GIVEN TEXT:
┏━━
Apart from the fact it's useless, no problems at all. Anything I'm missing?
 
RossJarvis":349y3l53 said:
Anything I'm missing?

It can measure internally - you just add the dimension of the nibs - plenty of 'real' vernier callipers don't have direct reading internal nibs.

Otherwise accurate - your comments not the device :)

Regards Mick
 
Spindle":rgitdge2 said:
RossJarvis":rgitdge2 said:
Anything I'm missing?

It can measure internally - you just add the dimension of the nibs - plenty of 'real' vernier callipers don't have direct reading internal nibs.

Regards Mick

That was an initial thought, however, if the only way of knowing the thickness of the nibs might be measuring with another one of these, I was thinking this may lead to an inaccuracy :shock:

I suppose they may tell you the thickness, but would that be in cubits, stadiae, poles, perches or some other dimension?
 
I love chinese made crap. I worked at a place once that tried to save some money and bought chinese made spanners. Problems is they seemed to be for some new standard only used in china; they wouldn't fit either imperial or metric bolts...

It's hard to believe but chinese crap isn't even the worst. If you've ever handled garbage made in india you'd know what I was talking about.
 
Now before we start doing foreigner-bashing, perhaps we should think of this.

Britain has produced some of the best engineering in the world, and I don't just mean the Victorians. But we have also produced some of the worst. Just think back to British Leyland, for example. We got complacent and lazy and thought that the world owed us a living and would come running to our door.

My brother works for a luxury car maker. I can't remember whether it is RR or Jaguar or Bentley, or whether or not they are the same, they seem to keep buying each other out. He's worked for all of them, I think. But he goes all over the world and right now they are seeing about getting some parts made in India, where costs are very much lower and the quality is "as good as anything anywhere else in the world".

There is good and bad in all industries.

I agree that I can't understand how these Verniers would work, though!

S
 
A friend of mine works for an international manufacturing company in sales. One of his customers refused to buy "f***ing Indian junk" until he had the manufacturing specs. in front of him showing him that the quality control was higher and the engineering tolerances were a tenth of what they were when the product was made in this country. Of course the Indians, Chinese, Malayans, Indonesians, Brazilians and so on produce rubbish, as did the Japanese and Koreans years ago - but their top end manufacturers don't catch up, they leapfrog.
Great Britain should be afraid. Very afraid.
 
Condition:
New: A brand-new, unused, unopened and undamaged item in original retail packaging


How did he manage to take the pics if it is in an unopened package :?: :)
 
The inches scale is also 'interesting' in a way I wouldn't care to experience. Note where the end of each inch is marked. I thought at first each inch had an 'extra' sixteenth, but it's moer confused than that: The longest scribed lines, which should mark each inch, aren't consistent.
┗━━
WORK INSTRUCTION: Repeat the part of the caliper thread starting at "How did he manage" and ending at "inch, aren't consistent.", word for word.

DATA LISTING:
┏━━
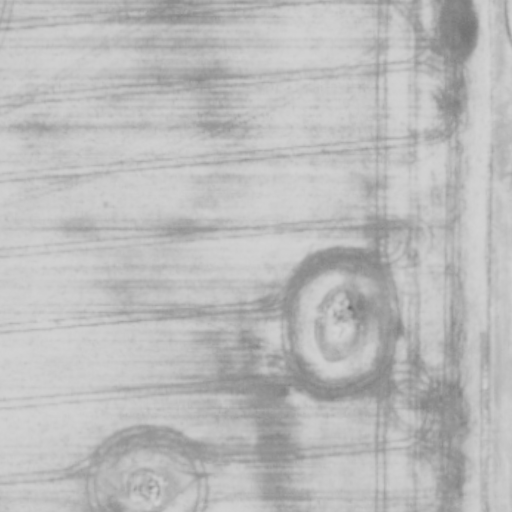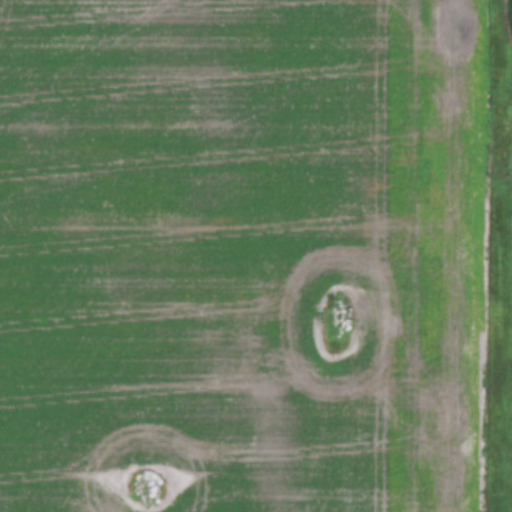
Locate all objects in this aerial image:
road: (507, 89)
road: (501, 256)
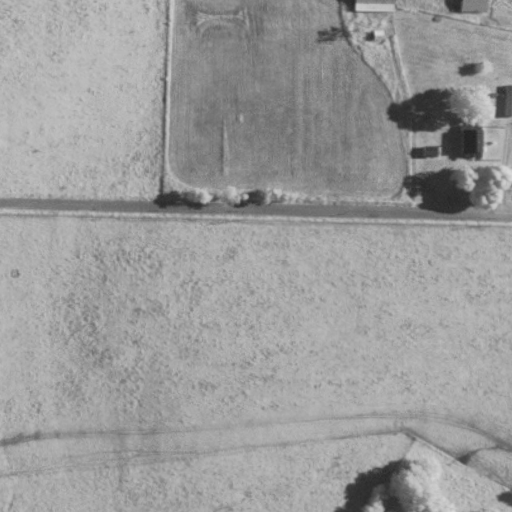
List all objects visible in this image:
building: (370, 2)
building: (469, 6)
building: (507, 99)
building: (465, 143)
building: (427, 154)
road: (256, 210)
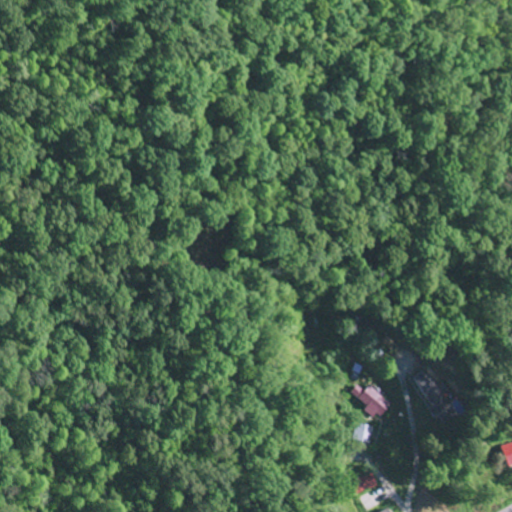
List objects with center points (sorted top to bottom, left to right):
building: (427, 395)
building: (369, 401)
building: (362, 434)
building: (505, 455)
building: (361, 485)
road: (510, 511)
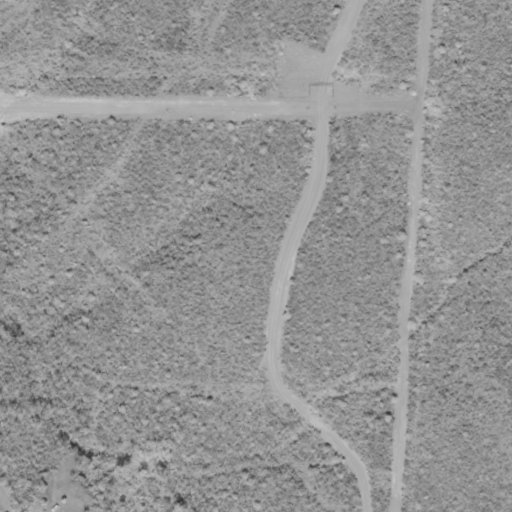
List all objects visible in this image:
road: (301, 269)
road: (7, 499)
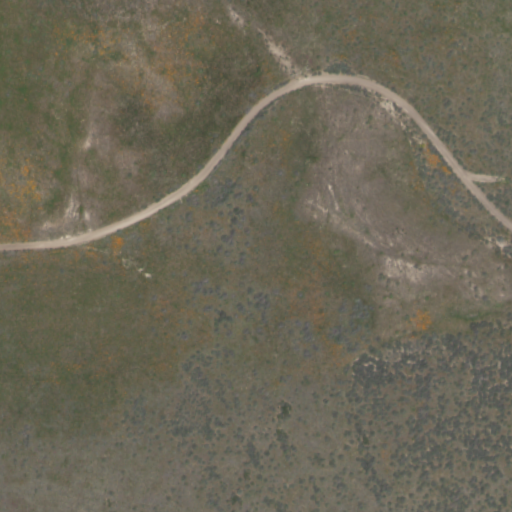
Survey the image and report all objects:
road: (266, 120)
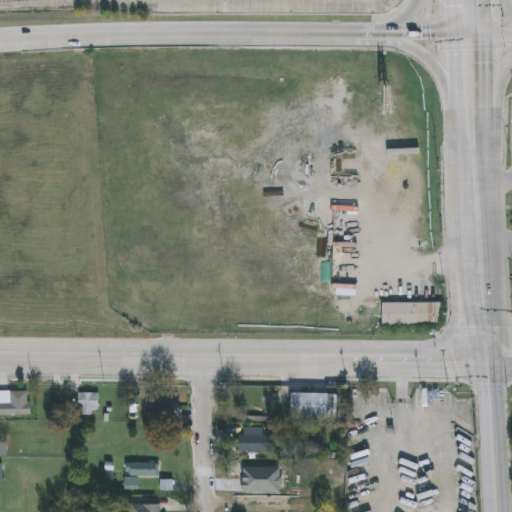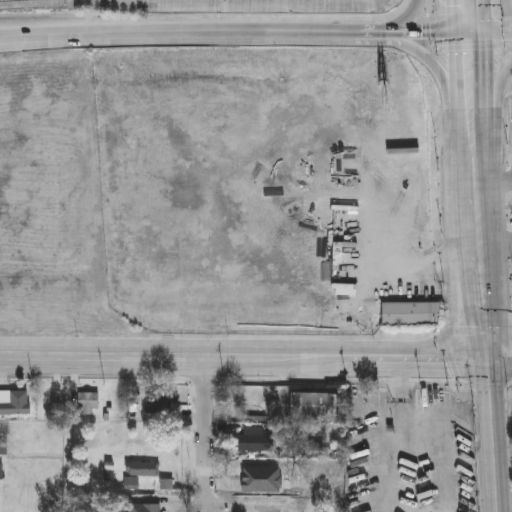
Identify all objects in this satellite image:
road: (471, 17)
road: (405, 20)
road: (352, 35)
road: (429, 35)
traffic signals: (472, 35)
road: (492, 35)
road: (158, 36)
road: (440, 74)
road: (473, 84)
road: (489, 97)
road: (495, 241)
road: (478, 246)
road: (420, 265)
building: (411, 314)
building: (412, 316)
building: (276, 319)
traffic signals: (487, 359)
road: (255, 360)
building: (87, 403)
building: (159, 403)
building: (16, 404)
building: (89, 405)
building: (161, 405)
building: (17, 406)
building: (317, 406)
building: (319, 408)
road: (493, 435)
road: (205, 436)
building: (253, 441)
building: (255, 445)
building: (2, 448)
building: (143, 469)
building: (1, 471)
building: (108, 472)
building: (2, 473)
building: (136, 476)
building: (131, 484)
building: (165, 486)
building: (144, 508)
building: (146, 509)
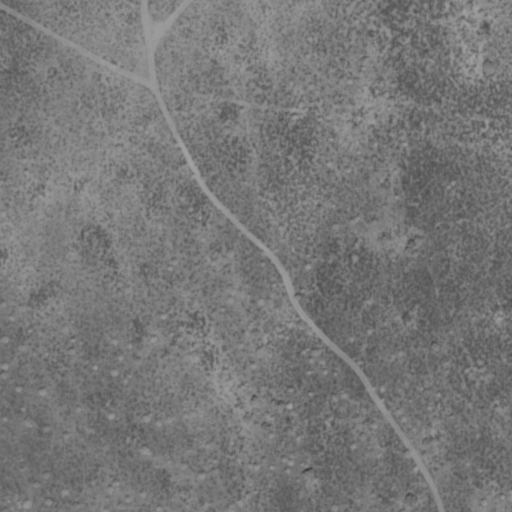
┗━━
ANSWER AREA:
How did he manage to take the pics if it is in an unopened package :?: :)
 
The inches scale is also 'interesting' in a way I wouldn't care to experience. Note where the end of each inch is marked. I thought at first each inch had an 'extra' sixteenth, but it's moer confused than that: The longest scribed lines, which should mark each inch, aren't consistent.